Risk Reward Dilemma

This class models a two-state social dilemma where a single agent chooses between risky or cautious actions. The actions taken by the agent determine the probability of transitioning between degraded and prosporus states . In each state, the agent receives different rewards, reflecting the consequences of its chosen action!

Implementation

source

RiskReward

 RiskReward (pc:float, pr:float, rs:float, rr:float, rd:float)

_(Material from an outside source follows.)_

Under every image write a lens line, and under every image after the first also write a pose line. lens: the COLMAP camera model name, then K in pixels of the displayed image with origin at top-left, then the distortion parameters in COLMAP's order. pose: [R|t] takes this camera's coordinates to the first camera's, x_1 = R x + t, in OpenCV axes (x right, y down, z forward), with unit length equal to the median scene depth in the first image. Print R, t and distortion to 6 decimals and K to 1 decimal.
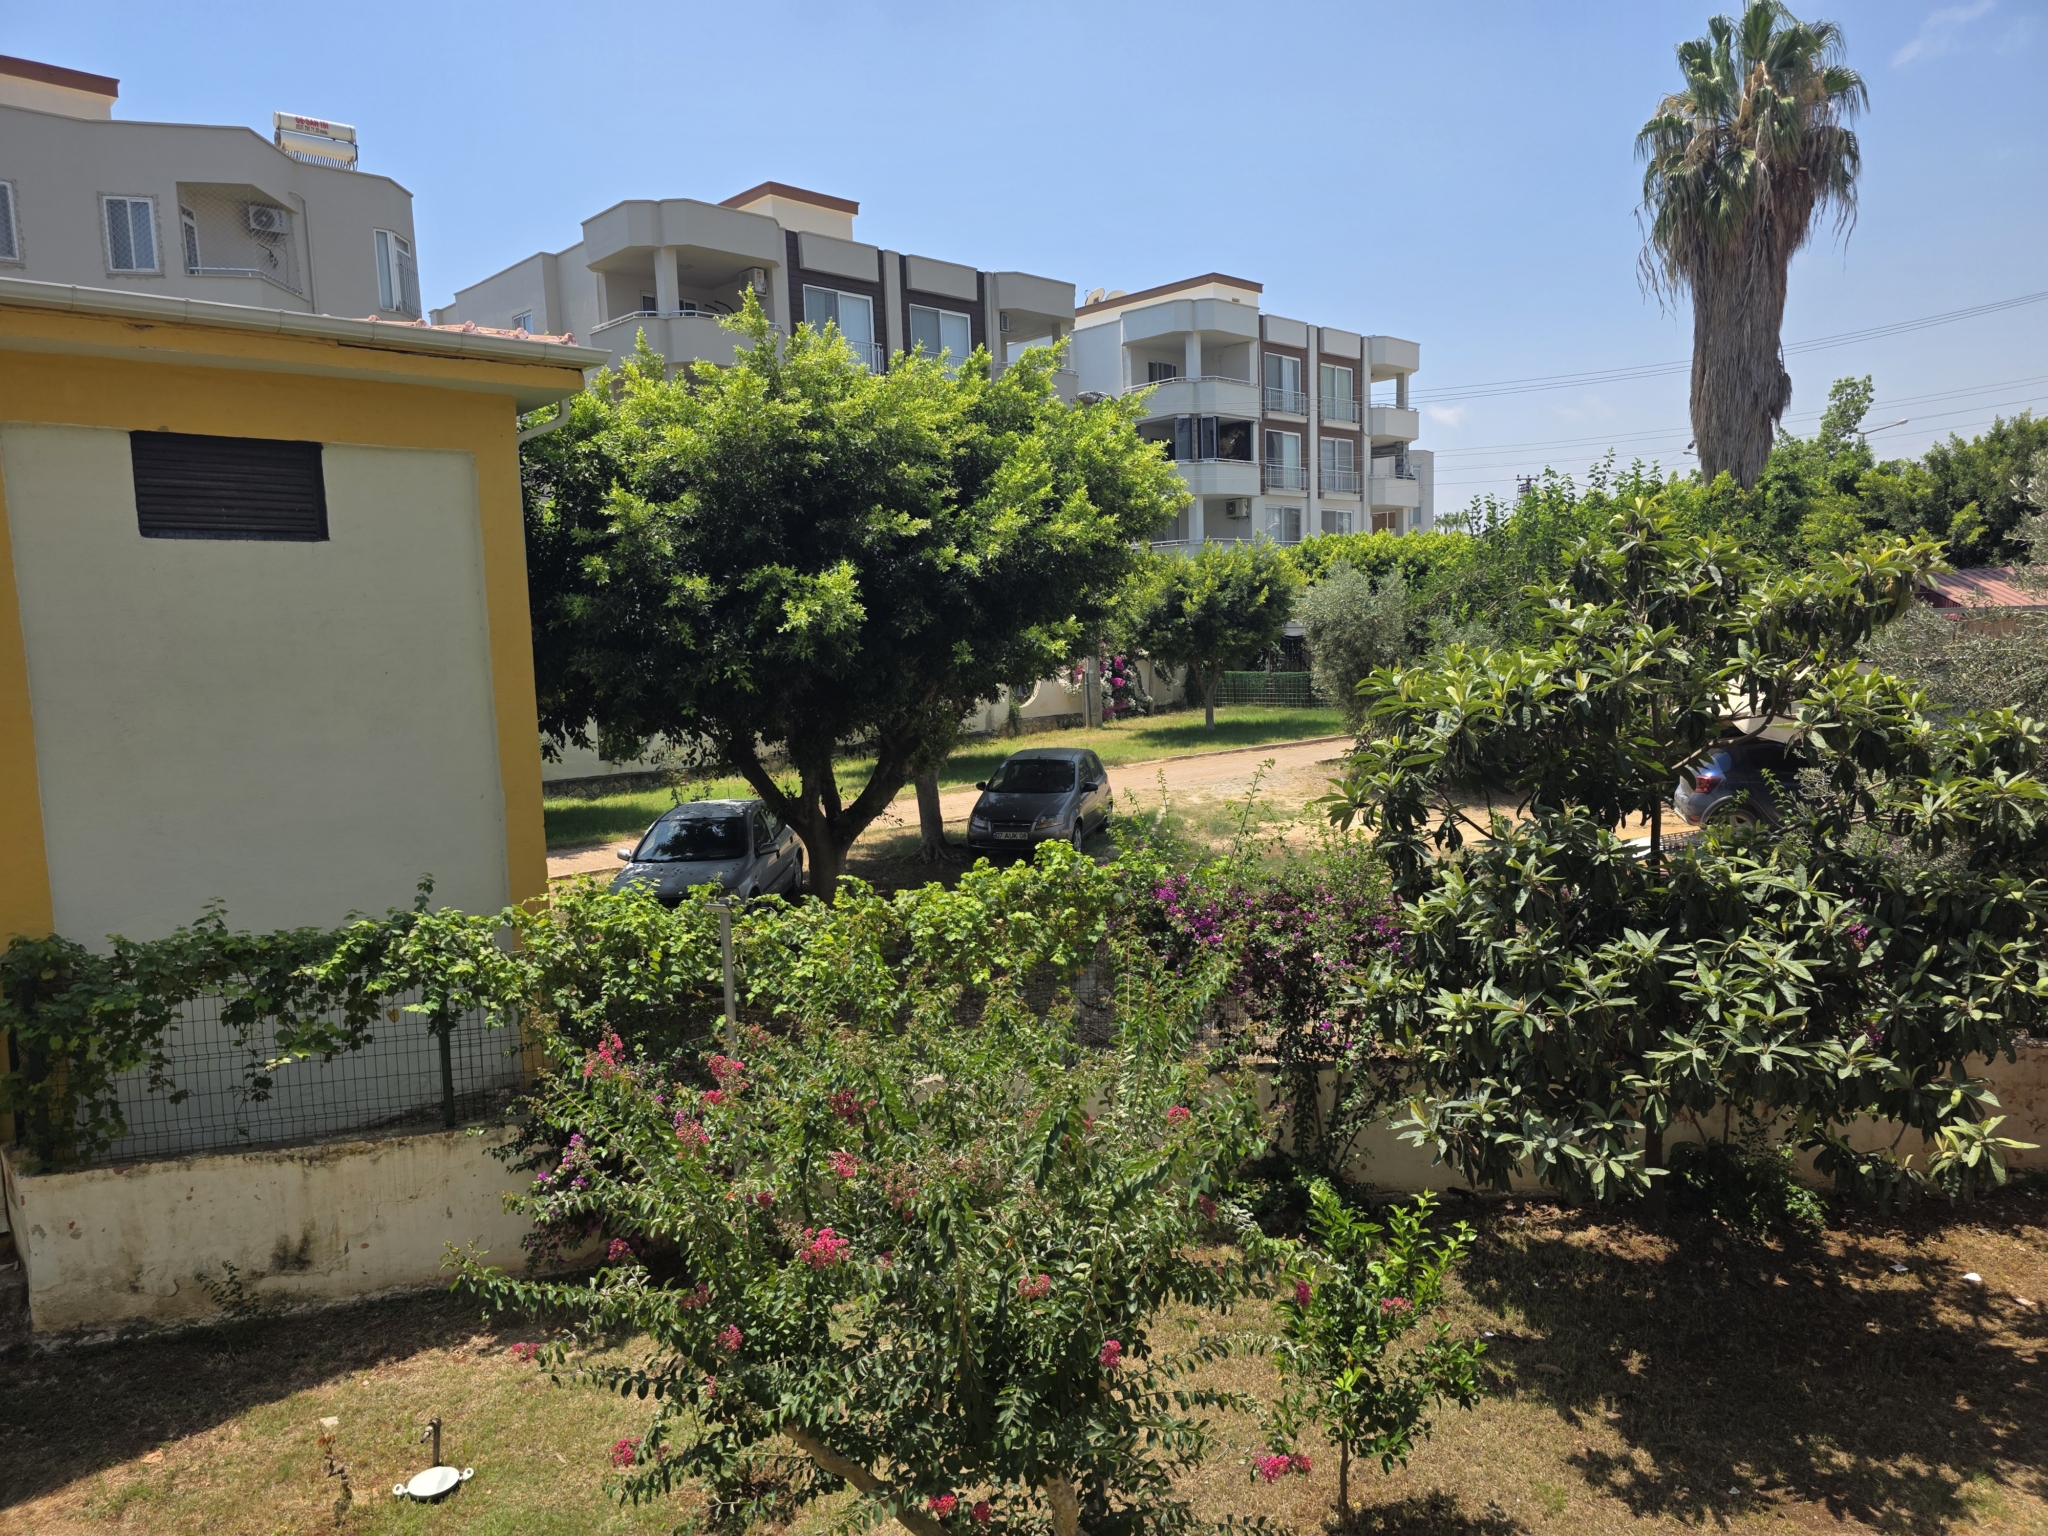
lens RADIAL K [[1365.5, 0, 1022.9], [0, 1365.5, 778.2], [0, 0, 1]] dist [0.060725, -0.057602]
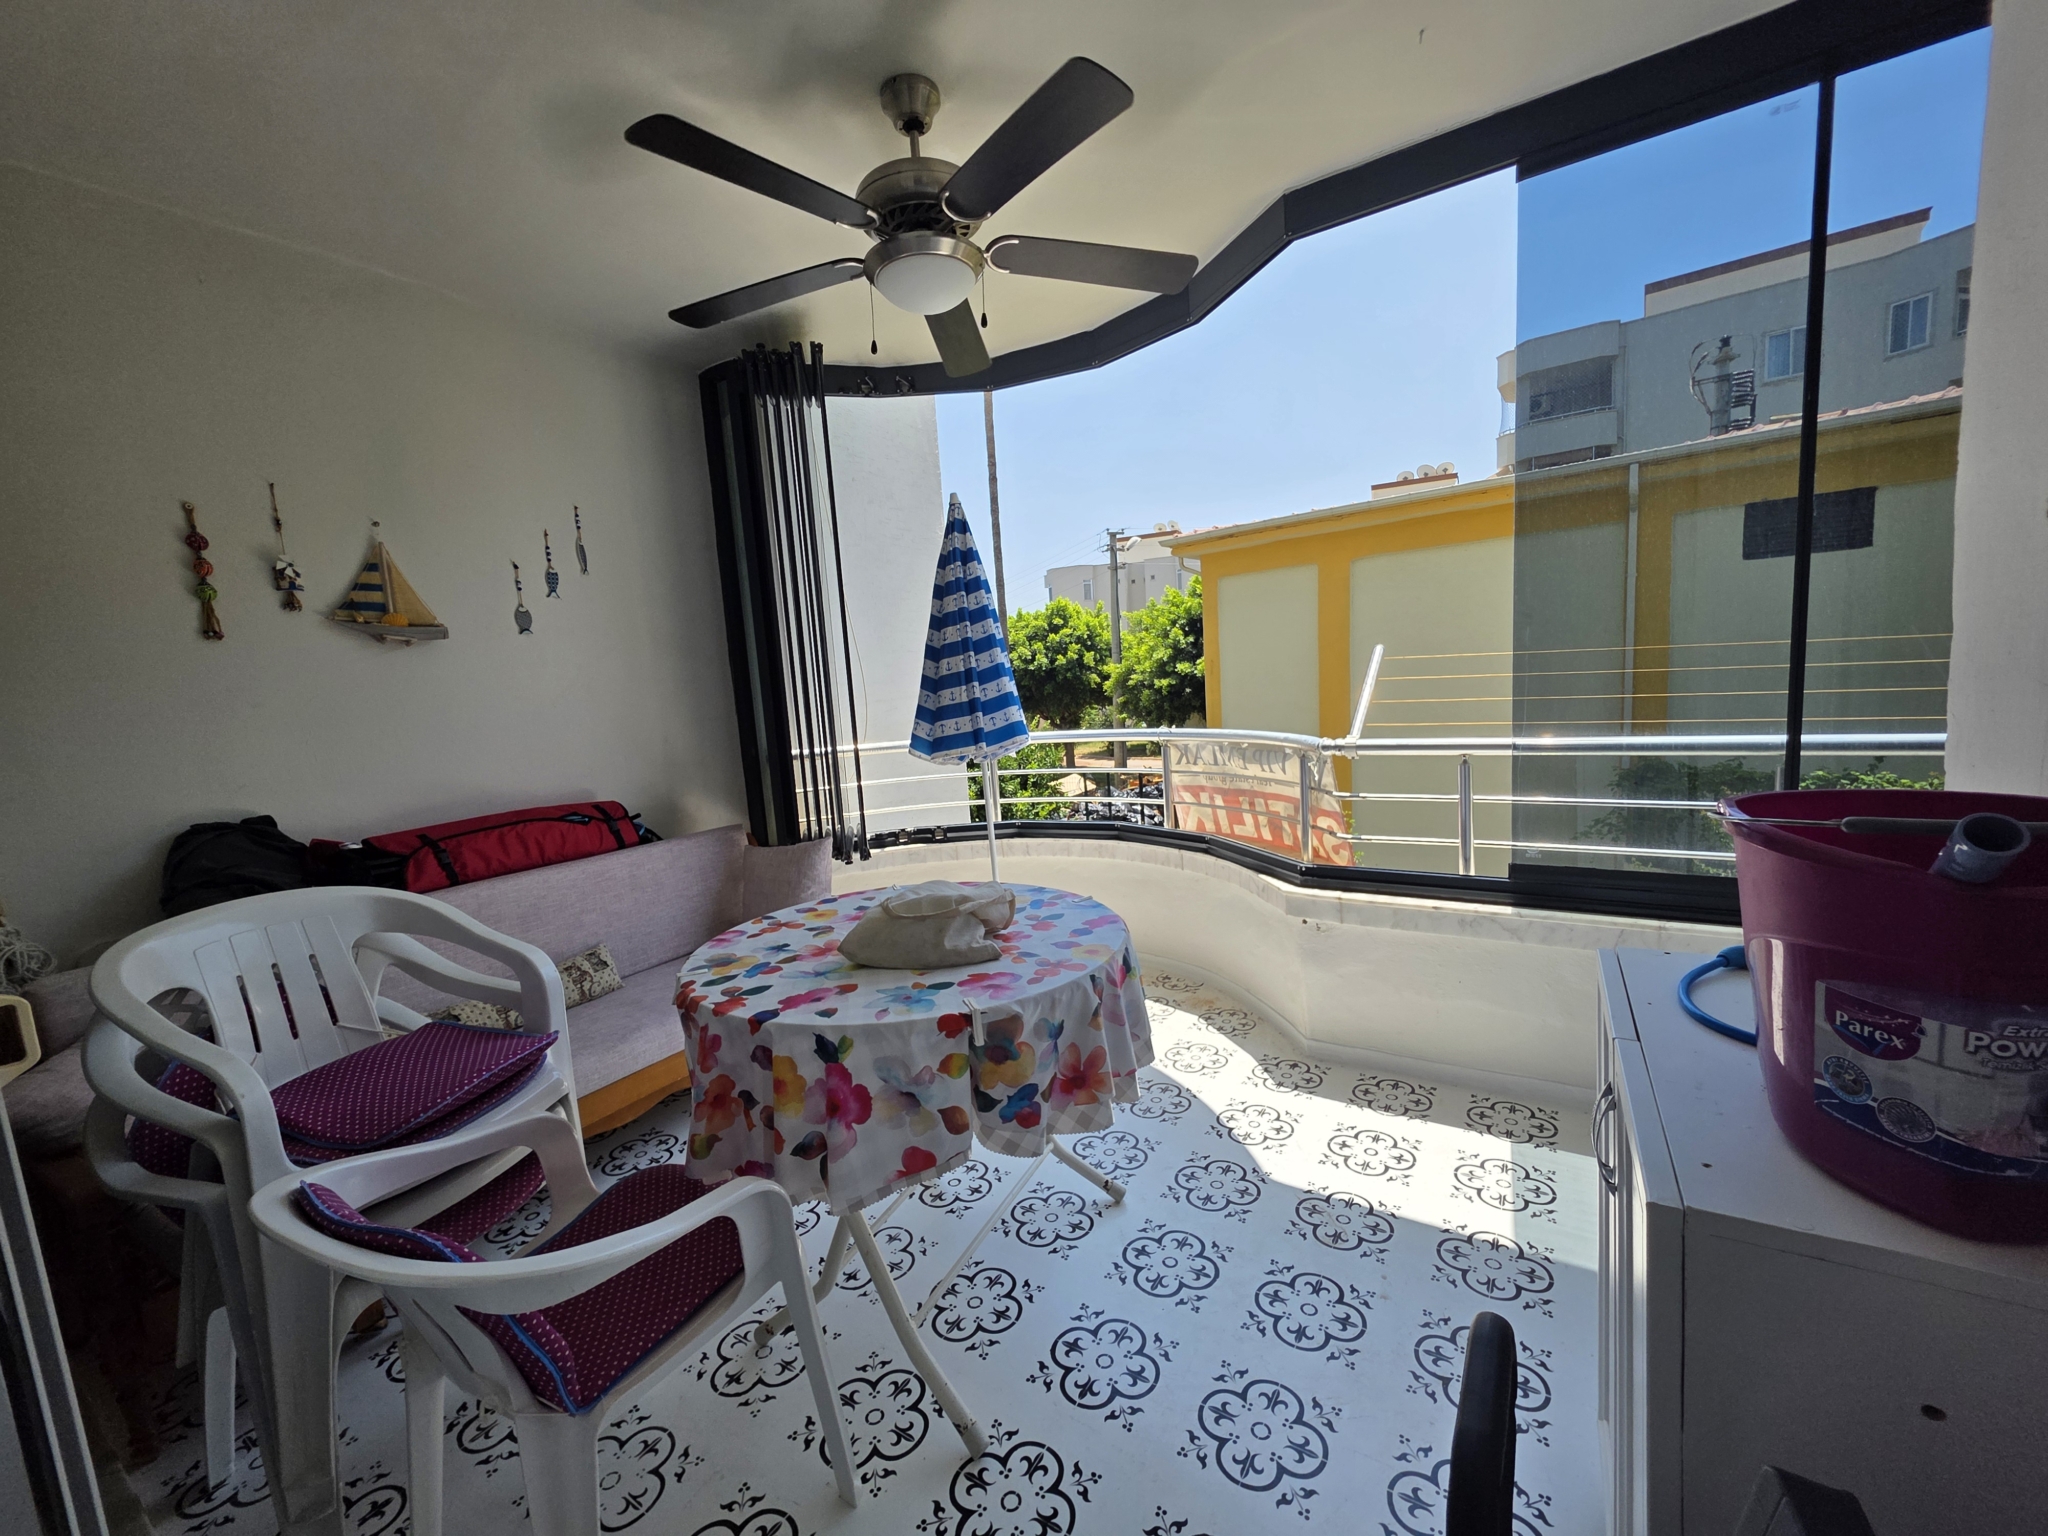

An MDP model for decision-making under uncertainty with two states (prosperous and degraded) and two actions (cautious and risky).

source

RiskReward.TransitionTensor

 RiskReward.TransitionTensor ()

Define the Transition Tensor for the MDP.

source

RiskReward.RewardTensor

 RiskReward.RewardTensor ()

Define the Reward Tensor for the MDP.

source

RiskReward.actions

 RiskReward.actions ()

Define the actions available in the MDP.

source

RiskReward.states

 RiskReward.states ()

Define the states of the MDP.

source

RiskReward.id

 RiskReward.id ()

Provide an identifier for the environment.

Example

env = RiskReward(pc=0.3,pr=.1,rs=0.6,rr=0.8,rd=0.001)
# pc, pr, rs, rr, rd

env.id()

'RiskReward_pc0.3_pr0.1_rs0.6_rr0.8_rd0.001'

env.TransitionTensor()

array([[[1. , 0. ],
        [0.7, 0.3]],

       [[0.1, 0.9],
        [0. , 1. ]]])

env.RewardTensor()[0]

array([[[0.6  , 0.   ],
        [0.8  , 0.001]],

       [[0.001, 0.001],
        [0.001, 0.001]]])

env.actions()

[['cautious', 'risky']]

env.states()

['prosperous', 'degraded']